Quand l’environnement évolue, on s’adapte ensemble pour que tout le monde y trouve son compte. Je vous donne un exemple : les produits capillaires professionnels de L’Oréal ont longtemps été vendus uniquement dans les salons de coiffure. La montée en puissance rapide de l’e-commerce fait qu’on les trouve, moins chers, sur des plateformes de vente en ligne. Alors, on fait quoi ? On lâche nos partenaires historiques que sont les salons pour travailler désormais avec les e-retailers ? Non, on organise la vente en ligne de façon à emmener via l’e-commerce les clients finaux vers les salons ; ça peut par exemple prendre la forme de bons pour un service en salon offert avec l’achat d’un produit.
Quelle place donnez-vous à la mixité femmes/hommes dans cette vision globale du collaboratif comme facteur de performance aux bénéfices partagés ?

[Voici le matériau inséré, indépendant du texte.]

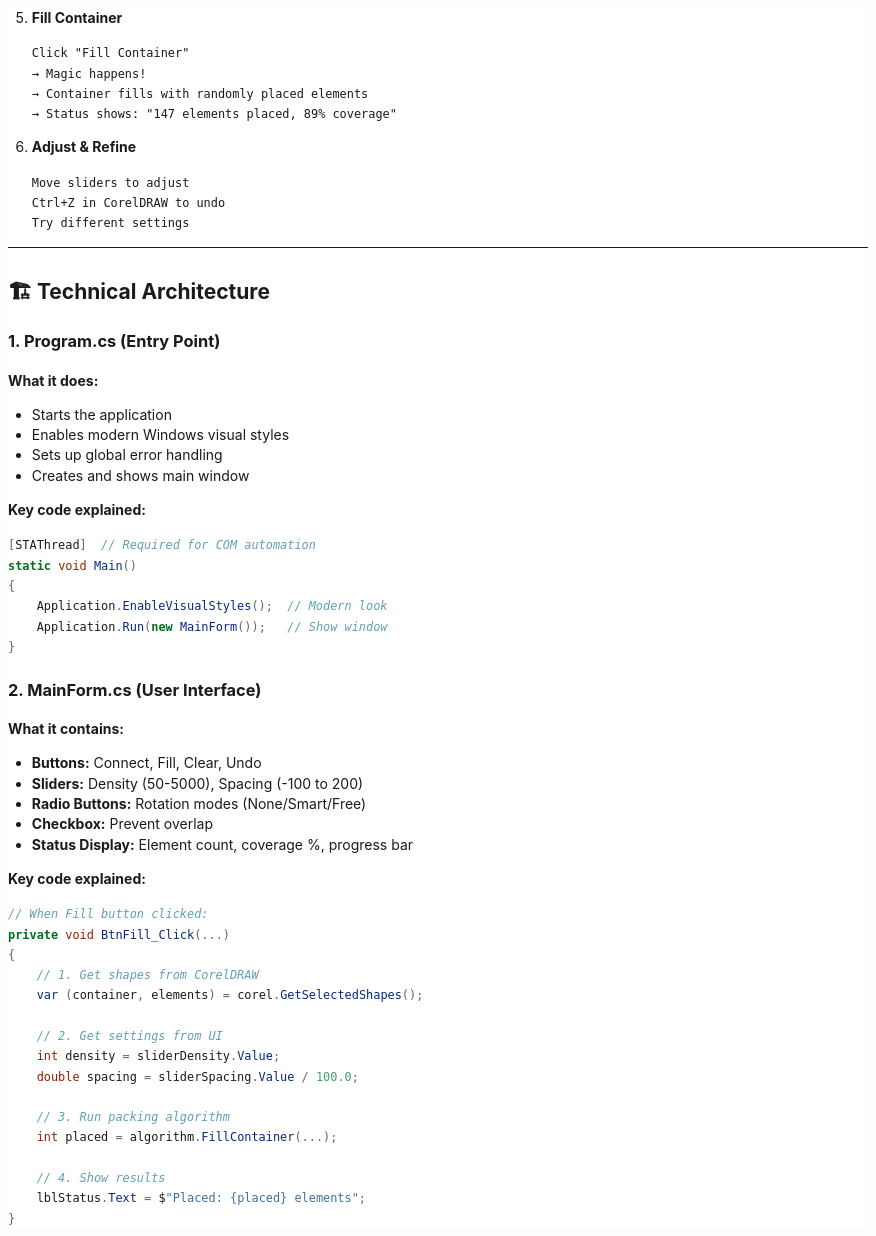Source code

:5. **Fill Container**
   ```
   Click "Fill Container"
   → Magic happens!
   → Container fills with randomly placed elements
   → Status shows: "147 elements placed, 89% coverage"
   ```

6. **Adjust & Refine**
   ```
   Move sliders to adjust
   Ctrl+Z in CorelDRAW to undo
   Try different settings
   ```

---

## 🏗️ Technical Architecture

### 1. Program.cs (Entry Point)

**What it does:**
- Starts the application
- Enables modern Windows visual styles
- Sets up global error handling
- Creates and shows main window

**Key code explained:**
```csharp
[STAThread]  // Required for COM automation
static void Main()
{
    Application.EnableVisualStyles();  // Modern look
    Application.Run(new MainForm());   // Show window
}
```

### 2. MainForm.cs (User Interface)

**What it contains:**
- **Buttons:** Connect, Fill, Clear, Undo
- **Sliders:** Density (50-5000), Spacing (-100 to 200)
- **Radio Buttons:** Rotation modes (None/Smart/Free)
- **Checkbox:** Prevent overlap
- **Status Display:** Element count, coverage %, progress bar

**Key code explained:**
```csharp
// When Fill button clicked:
private void BtnFill_Click(...)
{
    // 1. Get shapes from CorelDRAW
    var (container, elements) = corel.GetSelectedShapes();

    // 2. Get settings from UI
    int density = sliderDensity.Value;
    double spacing = sliderSpacing.Value / 100.0;

    // 3. Run packing algorithm
    int placed = algorithm.FillContainer(...);

    // 4. Show results
    lblStatus.Text = $"Placed: {placed} elements";
}
```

Nathalie Roos : Ma propre expérience me fait dire que c’est un atout d’être une femme. J’ai pu jouer sur toute la palette des codes : la féminité très assumée comme l’assertivité assurée. Les hommes ont, je pense, moins de champ des possibles pour construire leur propre style, dans une société qui leur demande encore d’être discrets sur leur sensibilité, leurs peurs, leur envie de vivre pleinement la paternité…
Je pense que c’est encore plus un atout aujourd’hui d’être femme quand la mixité est reconnue comme un facteur de performance et que les entreprises se mobilisent pour en faire une réalité. Mais j’ai bien sûr conscience que des discriminations perdurent et que le vécu de certaines femmes au travail est loin de la chance que moi-même j’ai eue qu’on ne me manque pas de respect en tant que femme ou pour mes choix de vie. Le changement doit encore se faire de ce point de vue-là et il faut que les hommes en soient parties prenantes. Chez L’Oréal, nous sommes dans une situation un peu particulière avec une problématique mixité liée au déficit d’hommes dans l’effectif. Nous voulons les attirer avec des valeurs qui n’ont pas de genre : l’esprit entrepreneurial, le goût du challenge, l’envie de participer à des projets innovants (nous proposons des métiers qui touchent au digital, à l’intelligence artificielle, la data…). Notre vision du talent, celle dont j’ai moi-même bénéficié, qui fait place à la singularité de l’individu et autorise toutes les audaces, doit aussi les convaincre de nous rejoindre. Et je pense que c’est en permettant aussi aux hommes d’être eux-mêmes que l’on peut changer la donne pour les femmes.